Did you play the 2009 original? The expansions?
I enjoy Monolith's interpretation with one large exception.
Literally. I find the dashboard unnecessarily large.

My limited experiences with Claustrophobia have been positive. But I am always shocked at how much table space it demands.

Of note: Michael Barnes "made" me buy the 2009 edition. Thanks NOHIGHSCORES
Andi Lennon's Avatar
Andi Lennon replied the topic: #318225 20 Jan 2021 17:08

drewcula wrote: A review of epic prose!
Well done.
Did you play the 2009 original? The expansions?
I enjoy Monolith's interpretation with one large exception.
Literally. I find the dashboard unnecessarily large.

My limited experiences with Claustrophobia have been positive. But I am always shocked at how much table space it demands.

Of note: Michael Barnes "made" me buy the 2009 edition. Thanks NOHIGHSCORES


Thanks for reading! No prior experience with the original, no. I had been curious about both editions for awhile but this is the one that came up for trade so I pounced on it.
The table space issue is no joke. Once the dashboards are laid out it leaves precious little room for the map to sprawl, but some judicious use of the tiles means it can usually be managed. The dash for the abyssal player troglodytes could have easily been half the size, although there is a strange satisfaction to be had in perching behind it like some kind of demonic mission-control.
Apparently this only incorporates one of the original expansions which I failed to note in my review, although apparently there are still plans afoot for the property, including a novel so who knows what may yet lie in wait. There's plenty to dig into here as is though. It's one of those rare instances where I can see myself working through all the scenarios too. Thoroughly recommended.
charlest's Avatar
charlest replied the topic: #318228 20 Jan 2021 18:17
Great article Andi.

One of my favorite games. I think this is better than Space Hulk. I still don't absolutely love the new edition, but I think I've settled on it being marginally better than the original. Definitely some excellence (the new deck of cards for the good guys) and some awful (iconography without text is terrible, lack of a player aid is downright shameful, and worse dashboards overall).

I kind of miss the prepaints too despite the new sculpts being vastly superior.
Andi Lennon's Avatar
Andi Lennon replied the topic: #318231 20 Jan 2021 18:36

charlest wrote: Great article Andi.

One of my favorite games. I think this is better than Space Hulk. I still don't absolutely love the new edition, but I think I've settled on it being marginally better than the original. Definitely some excellence (the new deck of cards for the good guys) and some awful (iconography without text is terrible, lack of a player aid is downright shameful, and worse dashboards overall).

I kind of miss the prepaints too despite the new sculpts being vastly superior.

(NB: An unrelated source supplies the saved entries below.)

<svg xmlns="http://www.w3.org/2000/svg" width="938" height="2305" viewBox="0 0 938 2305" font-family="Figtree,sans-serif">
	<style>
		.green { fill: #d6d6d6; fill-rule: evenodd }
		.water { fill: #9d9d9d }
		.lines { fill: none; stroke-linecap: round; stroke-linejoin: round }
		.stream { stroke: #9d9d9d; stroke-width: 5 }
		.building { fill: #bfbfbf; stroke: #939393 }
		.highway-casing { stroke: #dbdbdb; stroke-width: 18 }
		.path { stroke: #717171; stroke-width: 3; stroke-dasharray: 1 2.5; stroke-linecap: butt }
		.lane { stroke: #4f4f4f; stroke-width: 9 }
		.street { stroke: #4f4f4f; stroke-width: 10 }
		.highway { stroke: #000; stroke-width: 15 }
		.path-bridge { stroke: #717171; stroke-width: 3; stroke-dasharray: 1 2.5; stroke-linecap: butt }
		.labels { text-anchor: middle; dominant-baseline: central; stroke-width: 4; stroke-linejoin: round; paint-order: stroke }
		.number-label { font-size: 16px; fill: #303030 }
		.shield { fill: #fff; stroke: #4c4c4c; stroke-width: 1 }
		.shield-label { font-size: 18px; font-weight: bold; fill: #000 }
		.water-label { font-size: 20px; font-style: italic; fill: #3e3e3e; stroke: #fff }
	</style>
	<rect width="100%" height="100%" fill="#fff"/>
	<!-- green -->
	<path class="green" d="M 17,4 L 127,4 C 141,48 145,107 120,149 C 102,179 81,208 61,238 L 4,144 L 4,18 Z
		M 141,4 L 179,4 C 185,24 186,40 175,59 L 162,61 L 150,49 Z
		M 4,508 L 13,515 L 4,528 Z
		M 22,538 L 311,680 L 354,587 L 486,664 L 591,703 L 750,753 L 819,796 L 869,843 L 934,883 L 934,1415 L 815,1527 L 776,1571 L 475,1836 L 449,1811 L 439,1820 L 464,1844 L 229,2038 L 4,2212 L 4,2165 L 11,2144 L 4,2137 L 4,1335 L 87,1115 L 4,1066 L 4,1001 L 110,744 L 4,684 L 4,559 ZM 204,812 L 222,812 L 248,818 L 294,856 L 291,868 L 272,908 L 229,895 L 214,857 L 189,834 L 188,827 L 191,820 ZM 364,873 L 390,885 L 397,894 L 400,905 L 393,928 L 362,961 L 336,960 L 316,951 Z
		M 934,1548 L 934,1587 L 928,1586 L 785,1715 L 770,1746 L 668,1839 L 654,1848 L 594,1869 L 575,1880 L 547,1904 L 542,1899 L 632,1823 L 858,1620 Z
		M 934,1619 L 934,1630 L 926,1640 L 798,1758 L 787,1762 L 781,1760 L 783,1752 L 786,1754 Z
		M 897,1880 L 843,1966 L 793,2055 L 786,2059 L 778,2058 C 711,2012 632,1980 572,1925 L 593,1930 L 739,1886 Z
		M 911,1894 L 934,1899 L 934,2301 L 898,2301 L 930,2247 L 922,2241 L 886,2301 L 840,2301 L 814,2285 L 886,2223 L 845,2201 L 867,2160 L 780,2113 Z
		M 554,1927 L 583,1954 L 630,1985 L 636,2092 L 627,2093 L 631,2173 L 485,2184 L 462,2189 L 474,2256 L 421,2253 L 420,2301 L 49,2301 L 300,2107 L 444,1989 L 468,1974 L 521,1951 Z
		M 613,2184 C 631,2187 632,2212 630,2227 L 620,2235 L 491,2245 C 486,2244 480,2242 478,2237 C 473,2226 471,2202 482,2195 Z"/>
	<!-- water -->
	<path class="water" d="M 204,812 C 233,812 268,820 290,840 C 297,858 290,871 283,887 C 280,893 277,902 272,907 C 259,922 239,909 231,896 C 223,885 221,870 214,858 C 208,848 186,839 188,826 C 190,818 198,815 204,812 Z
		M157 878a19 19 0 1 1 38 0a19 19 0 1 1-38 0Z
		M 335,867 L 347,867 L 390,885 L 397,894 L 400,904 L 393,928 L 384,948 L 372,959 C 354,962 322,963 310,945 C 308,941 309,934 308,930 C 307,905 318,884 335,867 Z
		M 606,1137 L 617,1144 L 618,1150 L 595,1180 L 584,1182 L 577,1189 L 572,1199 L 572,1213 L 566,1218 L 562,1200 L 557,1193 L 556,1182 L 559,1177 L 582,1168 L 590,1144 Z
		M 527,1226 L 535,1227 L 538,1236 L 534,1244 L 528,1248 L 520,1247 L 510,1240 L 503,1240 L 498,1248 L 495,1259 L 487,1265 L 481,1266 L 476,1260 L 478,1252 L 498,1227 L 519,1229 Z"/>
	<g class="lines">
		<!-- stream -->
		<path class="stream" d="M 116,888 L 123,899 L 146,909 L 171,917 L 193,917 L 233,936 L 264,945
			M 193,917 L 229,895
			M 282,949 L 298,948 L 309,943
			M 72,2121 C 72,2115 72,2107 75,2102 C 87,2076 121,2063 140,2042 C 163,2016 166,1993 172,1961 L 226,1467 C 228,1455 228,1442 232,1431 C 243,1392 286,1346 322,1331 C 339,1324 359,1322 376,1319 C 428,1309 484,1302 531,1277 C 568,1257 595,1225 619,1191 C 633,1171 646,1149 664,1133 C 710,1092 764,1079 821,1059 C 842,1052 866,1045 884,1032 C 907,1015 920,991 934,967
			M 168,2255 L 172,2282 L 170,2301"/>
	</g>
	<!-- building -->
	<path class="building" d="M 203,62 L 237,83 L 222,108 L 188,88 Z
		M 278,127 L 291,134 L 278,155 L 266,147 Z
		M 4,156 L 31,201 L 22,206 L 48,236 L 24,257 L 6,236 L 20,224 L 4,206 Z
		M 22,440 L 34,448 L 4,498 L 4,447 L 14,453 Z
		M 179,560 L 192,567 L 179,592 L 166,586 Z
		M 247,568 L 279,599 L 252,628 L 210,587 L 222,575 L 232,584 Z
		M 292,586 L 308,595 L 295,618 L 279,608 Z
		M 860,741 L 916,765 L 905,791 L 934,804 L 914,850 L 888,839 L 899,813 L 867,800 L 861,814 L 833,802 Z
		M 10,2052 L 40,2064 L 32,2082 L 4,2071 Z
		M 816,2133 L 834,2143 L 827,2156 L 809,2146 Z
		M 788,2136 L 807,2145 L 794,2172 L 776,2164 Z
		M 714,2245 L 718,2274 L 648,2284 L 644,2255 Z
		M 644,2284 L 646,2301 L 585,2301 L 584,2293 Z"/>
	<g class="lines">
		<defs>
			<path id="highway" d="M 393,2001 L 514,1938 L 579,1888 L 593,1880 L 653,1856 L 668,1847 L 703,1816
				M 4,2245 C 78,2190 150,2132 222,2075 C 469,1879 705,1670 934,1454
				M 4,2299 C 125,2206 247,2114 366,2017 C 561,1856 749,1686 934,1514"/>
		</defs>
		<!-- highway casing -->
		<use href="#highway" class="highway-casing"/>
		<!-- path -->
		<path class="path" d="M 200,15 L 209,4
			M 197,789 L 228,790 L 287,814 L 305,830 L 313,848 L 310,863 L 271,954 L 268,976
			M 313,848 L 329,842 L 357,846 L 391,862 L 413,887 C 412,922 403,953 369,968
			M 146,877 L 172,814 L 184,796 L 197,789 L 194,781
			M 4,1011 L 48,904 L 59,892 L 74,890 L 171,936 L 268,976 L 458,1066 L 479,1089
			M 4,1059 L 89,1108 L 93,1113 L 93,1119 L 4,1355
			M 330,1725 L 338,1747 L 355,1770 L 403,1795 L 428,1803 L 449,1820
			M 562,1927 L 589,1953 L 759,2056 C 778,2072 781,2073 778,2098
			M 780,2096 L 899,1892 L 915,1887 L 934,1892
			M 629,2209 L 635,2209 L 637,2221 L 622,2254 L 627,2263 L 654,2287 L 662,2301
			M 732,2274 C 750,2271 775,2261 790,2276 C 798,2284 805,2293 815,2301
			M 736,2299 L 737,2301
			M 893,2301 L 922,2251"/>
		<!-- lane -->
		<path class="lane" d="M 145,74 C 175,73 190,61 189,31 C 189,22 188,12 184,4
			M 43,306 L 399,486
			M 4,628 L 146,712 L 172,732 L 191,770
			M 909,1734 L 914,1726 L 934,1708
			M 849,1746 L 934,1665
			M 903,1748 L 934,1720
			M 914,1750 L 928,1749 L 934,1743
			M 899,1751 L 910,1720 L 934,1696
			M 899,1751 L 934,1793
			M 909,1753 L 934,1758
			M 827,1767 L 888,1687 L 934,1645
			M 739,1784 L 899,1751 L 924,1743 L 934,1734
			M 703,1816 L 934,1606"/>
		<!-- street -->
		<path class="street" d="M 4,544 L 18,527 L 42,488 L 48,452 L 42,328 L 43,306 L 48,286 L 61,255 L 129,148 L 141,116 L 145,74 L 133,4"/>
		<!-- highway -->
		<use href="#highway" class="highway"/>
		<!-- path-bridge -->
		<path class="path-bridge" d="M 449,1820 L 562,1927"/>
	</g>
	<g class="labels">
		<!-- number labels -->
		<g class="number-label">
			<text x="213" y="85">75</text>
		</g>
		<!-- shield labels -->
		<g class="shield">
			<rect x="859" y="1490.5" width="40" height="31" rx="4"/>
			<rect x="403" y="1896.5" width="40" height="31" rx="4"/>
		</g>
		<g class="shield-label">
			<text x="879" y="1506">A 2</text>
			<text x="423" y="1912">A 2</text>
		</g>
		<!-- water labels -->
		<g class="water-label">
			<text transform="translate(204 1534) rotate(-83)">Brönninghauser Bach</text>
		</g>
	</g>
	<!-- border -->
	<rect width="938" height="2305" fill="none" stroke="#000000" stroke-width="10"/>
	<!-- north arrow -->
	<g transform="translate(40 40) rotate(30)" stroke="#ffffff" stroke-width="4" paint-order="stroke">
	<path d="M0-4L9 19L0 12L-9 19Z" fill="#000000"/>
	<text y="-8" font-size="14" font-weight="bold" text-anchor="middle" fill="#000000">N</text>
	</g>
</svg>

Cheers man. Yeah the iconography had us reaching for the rulebook with alarming frequency at first. I printed some player aids and that helped a lot. It never derailed the game though and it's approaching second-nature status at this point. Prepaints always look kinda fugly to me. I think I'm just gonna base and wash these to highlight the details. I simply don't have the time to paint anything properly these days. Not owning the first edition I can't really compare but I think this one straddles form and function really well, the monstrous trogo-dash notwithstanding.